Directions for this task -
Could you set down every record exactly as it appears?

Record set Start Marker

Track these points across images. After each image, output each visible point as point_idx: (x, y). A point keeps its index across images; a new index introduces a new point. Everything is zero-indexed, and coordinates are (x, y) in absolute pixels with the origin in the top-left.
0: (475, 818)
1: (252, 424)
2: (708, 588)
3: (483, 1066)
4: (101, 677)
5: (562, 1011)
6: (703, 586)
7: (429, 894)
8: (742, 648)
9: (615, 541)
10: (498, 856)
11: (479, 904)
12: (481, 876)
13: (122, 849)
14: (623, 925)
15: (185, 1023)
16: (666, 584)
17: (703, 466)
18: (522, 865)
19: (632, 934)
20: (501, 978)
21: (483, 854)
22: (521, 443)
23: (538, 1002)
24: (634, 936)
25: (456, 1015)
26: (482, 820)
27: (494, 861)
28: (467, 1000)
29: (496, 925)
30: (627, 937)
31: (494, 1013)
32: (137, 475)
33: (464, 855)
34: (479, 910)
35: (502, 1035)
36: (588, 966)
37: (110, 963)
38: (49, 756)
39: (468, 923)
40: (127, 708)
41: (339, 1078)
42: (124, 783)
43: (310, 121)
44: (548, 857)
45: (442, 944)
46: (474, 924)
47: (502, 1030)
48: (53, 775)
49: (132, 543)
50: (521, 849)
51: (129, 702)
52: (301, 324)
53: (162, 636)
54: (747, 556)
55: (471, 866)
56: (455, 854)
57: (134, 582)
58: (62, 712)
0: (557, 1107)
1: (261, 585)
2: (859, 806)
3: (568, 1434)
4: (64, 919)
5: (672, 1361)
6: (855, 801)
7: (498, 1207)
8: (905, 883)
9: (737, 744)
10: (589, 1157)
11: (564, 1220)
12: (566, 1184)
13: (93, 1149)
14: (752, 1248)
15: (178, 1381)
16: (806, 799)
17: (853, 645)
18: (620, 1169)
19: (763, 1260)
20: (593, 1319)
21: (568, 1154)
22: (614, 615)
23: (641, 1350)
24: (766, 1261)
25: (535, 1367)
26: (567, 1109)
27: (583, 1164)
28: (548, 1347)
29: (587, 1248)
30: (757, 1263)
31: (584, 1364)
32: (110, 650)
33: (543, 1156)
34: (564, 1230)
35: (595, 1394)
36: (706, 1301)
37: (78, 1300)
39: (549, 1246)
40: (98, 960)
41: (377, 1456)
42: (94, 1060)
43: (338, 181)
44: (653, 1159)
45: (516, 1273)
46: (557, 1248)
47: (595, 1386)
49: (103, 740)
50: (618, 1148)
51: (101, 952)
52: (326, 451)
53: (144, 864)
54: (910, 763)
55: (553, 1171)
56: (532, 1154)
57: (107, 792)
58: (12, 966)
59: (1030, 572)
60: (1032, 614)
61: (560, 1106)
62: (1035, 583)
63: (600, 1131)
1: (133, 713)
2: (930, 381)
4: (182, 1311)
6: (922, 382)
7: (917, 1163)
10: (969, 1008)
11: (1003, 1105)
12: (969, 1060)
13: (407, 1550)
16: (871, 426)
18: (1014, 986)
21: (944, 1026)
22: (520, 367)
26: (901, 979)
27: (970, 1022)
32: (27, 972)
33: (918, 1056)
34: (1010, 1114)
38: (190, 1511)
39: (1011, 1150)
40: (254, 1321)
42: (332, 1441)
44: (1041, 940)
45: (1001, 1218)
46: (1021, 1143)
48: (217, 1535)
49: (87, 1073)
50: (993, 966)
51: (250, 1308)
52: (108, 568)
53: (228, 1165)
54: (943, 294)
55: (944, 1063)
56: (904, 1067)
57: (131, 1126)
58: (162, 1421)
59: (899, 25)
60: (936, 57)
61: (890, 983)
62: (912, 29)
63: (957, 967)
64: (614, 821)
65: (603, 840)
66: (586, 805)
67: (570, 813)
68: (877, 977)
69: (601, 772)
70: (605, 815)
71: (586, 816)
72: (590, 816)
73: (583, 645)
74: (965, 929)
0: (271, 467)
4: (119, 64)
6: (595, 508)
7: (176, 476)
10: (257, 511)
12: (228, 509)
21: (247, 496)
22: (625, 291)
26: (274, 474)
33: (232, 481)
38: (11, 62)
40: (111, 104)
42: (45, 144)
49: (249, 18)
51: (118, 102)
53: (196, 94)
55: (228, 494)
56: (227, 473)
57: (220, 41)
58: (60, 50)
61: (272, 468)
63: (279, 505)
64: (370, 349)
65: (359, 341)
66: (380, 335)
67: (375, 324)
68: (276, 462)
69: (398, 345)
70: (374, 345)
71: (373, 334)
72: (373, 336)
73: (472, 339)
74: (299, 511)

Record set End Marker

Solution to the exercise -
Track these points across images. After each image, output each visible point as point_idx: (x, y). A point keeps its index across images; a new index introduces a new point. Everything is zero-indexed, and coordinates are (x, y) in absolute pixels with the origin in the top-left.
0: (475, 818)
1: (252, 424)
2: (708, 588)
3: (483, 1066)
4: (101, 677)
5: (562, 1011)
6: (703, 586)
7: (429, 894)
8: (742, 648)
9: (615, 541)
10: (498, 856)
11: (479, 904)
12: (481, 876)
13: (122, 849)
14: (623, 925)
15: (185, 1023)
16: (666, 584)
17: (703, 466)
18: (522, 865)
19: (632, 934)
20: (501, 978)
21: (483, 854)
22: (521, 443)
23: (538, 1002)
24: (634, 936)
25: (456, 1015)
26: (482, 820)
27: (494, 861)
28: (467, 1000)
29: (496, 925)
30: (627, 937)
31: (494, 1013)
32: (137, 475)
33: (464, 855)
34: (479, 910)
35: (502, 1035)
36: (588, 966)
37: (110, 963)
38: (49, 756)
39: (468, 923)
40: (127, 708)
41: (339, 1078)
42: (124, 783)
43: (310, 121)
44: (548, 857)
45: (442, 944)
46: (474, 924)
47: (502, 1030)
48: (53, 775)
49: (132, 543)
50: (521, 849)
51: (129, 702)
52: (301, 324)
53: (162, 636)
54: (747, 556)
55: (471, 866)
56: (455, 854)
57: (134, 582)
58: (62, 712)
0: (557, 1107)
1: (261, 585)
2: (859, 806)
3: (568, 1434)
4: (64, 919)
5: (672, 1361)
6: (855, 801)
7: (498, 1207)
8: (905, 883)
9: (737, 744)
10: (589, 1157)
11: (564, 1220)
12: (566, 1184)
13: (93, 1149)
14: (752, 1248)
15: (178, 1381)
16: (806, 799)
17: (853, 645)
18: (620, 1169)
19: (763, 1260)
20: (593, 1319)
21: (568, 1154)
22: (614, 615)
23: (641, 1350)
24: (766, 1261)
25: (535, 1367)
26: (567, 1109)
27: (583, 1164)
28: (548, 1347)
29: (587, 1248)
30: (757, 1263)
31: (584, 1364)
32: (110, 650)
33: (543, 1156)
34: (564, 1230)
35: (595, 1394)
36: (706, 1301)
37: (78, 1300)
39: (549, 1246)
40: (98, 960)
41: (377, 1456)
42: (94, 1060)
43: (338, 181)
44: (653, 1159)
45: (516, 1273)
46: (557, 1248)
47: (595, 1386)
49: (103, 740)
50: (618, 1148)
51: (101, 952)
52: (326, 451)
53: (144, 864)
54: (910, 763)
55: (553, 1171)
56: (532, 1154)
57: (107, 792)
58: (12, 966)
59: (1030, 572)
60: (1032, 614)
61: (560, 1106)
62: (1035, 583)
63: (600, 1131)
1: (133, 713)
2: (930, 381)
4: (182, 1311)
6: (922, 382)
7: (917, 1163)
10: (969, 1008)
11: (1003, 1105)
12: (969, 1060)
13: (407, 1550)
16: (871, 426)
18: (1014, 986)
21: (944, 1026)
22: (520, 367)
26: (901, 979)
27: (970, 1022)
32: (27, 972)
33: (918, 1056)
34: (1010, 1114)
38: (190, 1511)
39: (1011, 1150)
40: (254, 1321)
42: (332, 1441)
44: (1041, 940)
45: (1001, 1218)
46: (1021, 1143)
48: (217, 1535)
49: (87, 1073)
50: (993, 966)
51: (250, 1308)
52: (108, 568)
53: (228, 1165)
54: (943, 294)
55: (944, 1063)
56: (904, 1067)
57: (131, 1126)
58: (162, 1421)
59: (899, 25)
60: (936, 57)
61: (890, 983)
62: (912, 29)
63: (957, 967)
64: (614, 821)
65: (603, 840)
66: (586, 805)
67: (570, 813)
68: (877, 977)
69: (601, 772)
70: (605, 815)
71: (586, 816)
72: (590, 816)
73: (583, 645)
74: (965, 929)
0: (271, 467)
4: (119, 64)
6: (595, 508)
7: (176, 476)
10: (257, 511)
12: (228, 509)
21: (247, 496)
22: (625, 291)
26: (274, 474)
33: (232, 481)
38: (11, 62)
40: (111, 104)
42: (45, 144)
49: (249, 18)
51: (118, 102)
53: (196, 94)
55: (228, 494)
56: (227, 473)
57: (220, 41)
58: (60, 50)
61: (272, 468)
63: (279, 505)
64: (370, 349)
65: (359, 341)
66: (380, 335)
67: (375, 324)
68: (276, 462)
69: (398, 345)
70: (374, 345)
71: (373, 334)
72: (373, 336)
73: (472, 339)
74: (299, 511)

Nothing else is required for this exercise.